___ PASSAGE TO READ ___

So what’s a good use case for references? Let’s take a look.

Previously, when we passed parameters to a function, we used normal variables and that’s known as pass-by-value. But because the variables passed into the function are out of scope, we can’t actually modify the value of the arguments.

Pass-by-reference refers to passing parameters to a function by using references. When called, the function can modify the value of the arguments by using the reference passed in.

This allows us to:

  • Modify the value of the function arguments.
  • Avoid making copies of a variable/object for performance reasons.

The following code shows an example of pass-by-reference. The reference parameters are initialized with the actual arguments when the function is called:

void swap_num(int &i, int &j) { int temp = i; i = j; j = temp; } int main() { int a = 100; int b = 200; swap_num(a, b); std::cout << "A is " << a << "\n"; std::cout << "B is " << b << "\n"; }

Notice that the int &i and int &j are the parameters of the function swap_num().

___ EXCERPTED RECORDS ___

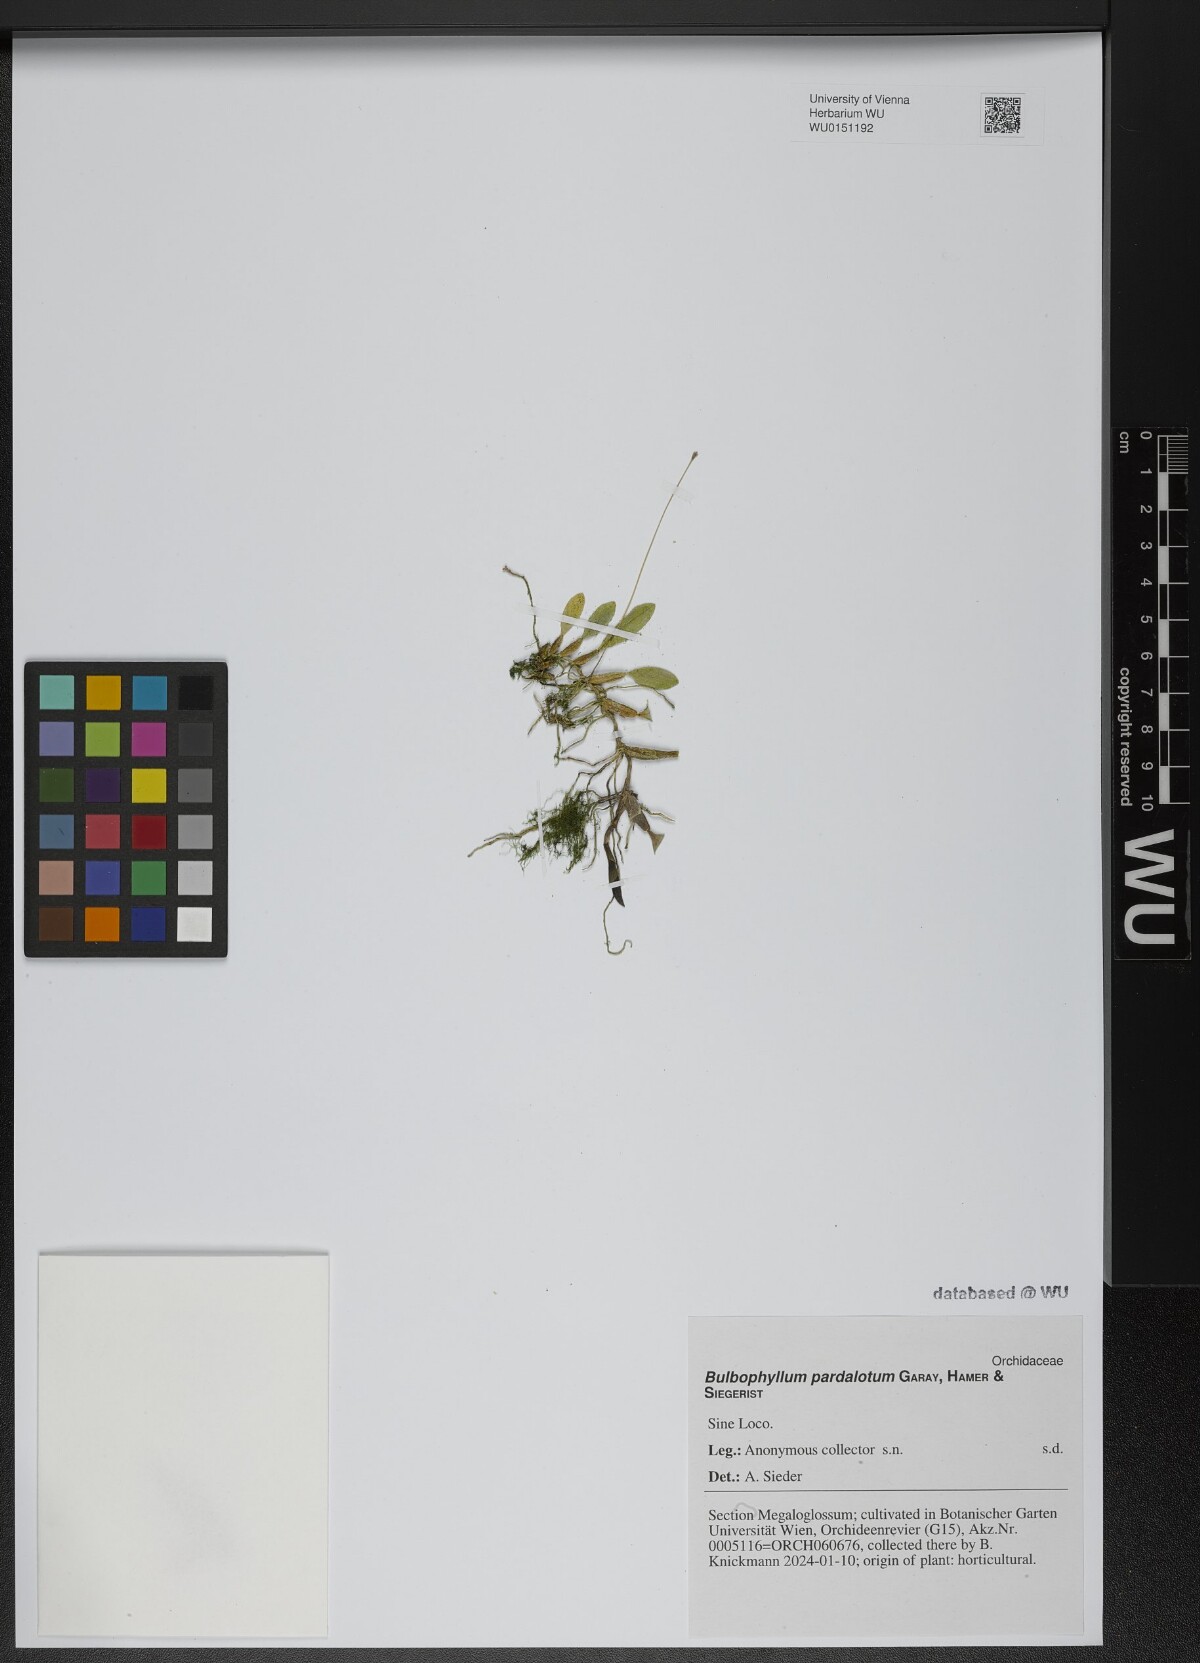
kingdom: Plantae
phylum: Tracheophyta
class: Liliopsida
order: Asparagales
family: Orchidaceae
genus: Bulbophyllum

___
___ EXCERPTED RECORDS ___

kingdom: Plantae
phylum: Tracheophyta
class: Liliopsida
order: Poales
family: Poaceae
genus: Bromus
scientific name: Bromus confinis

___
___ EXCERPTED RECORDS ___

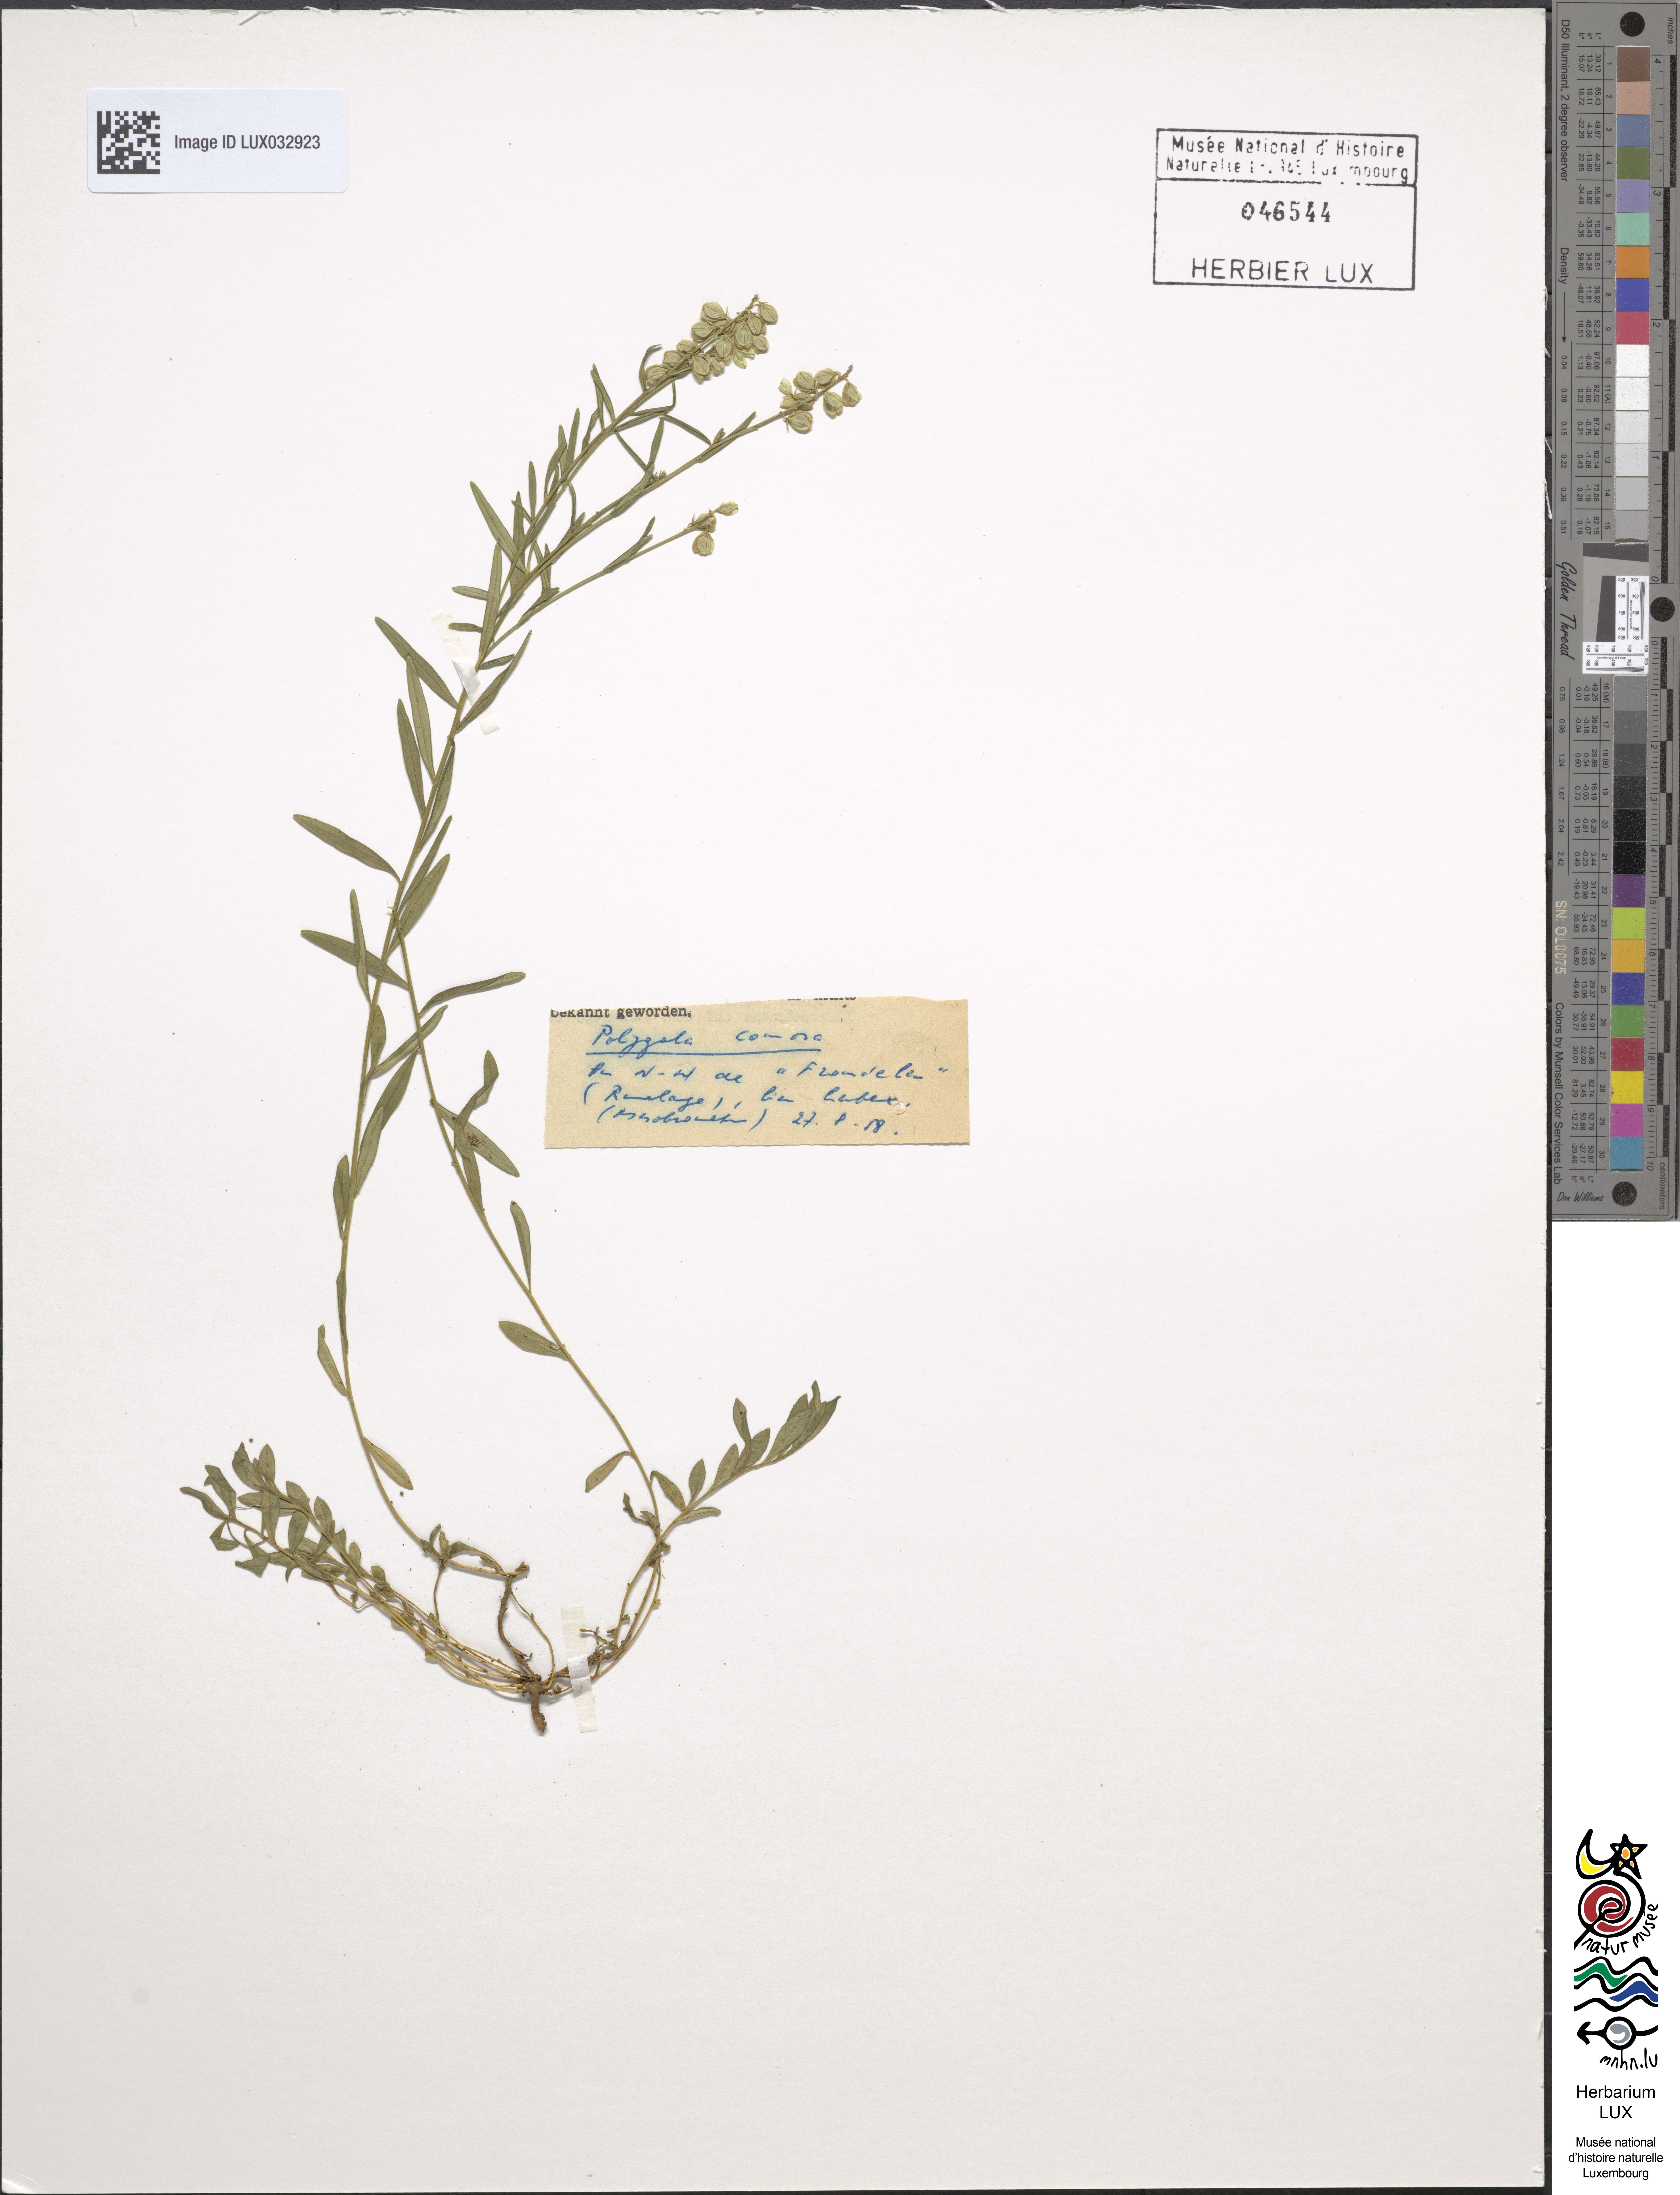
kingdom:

___

OBJECTIVE —
In the passage on pass-by-reference, what is it called when parameters are passed to a function using normal variables?

CORRECT OUTPUT —
Pass-by-value.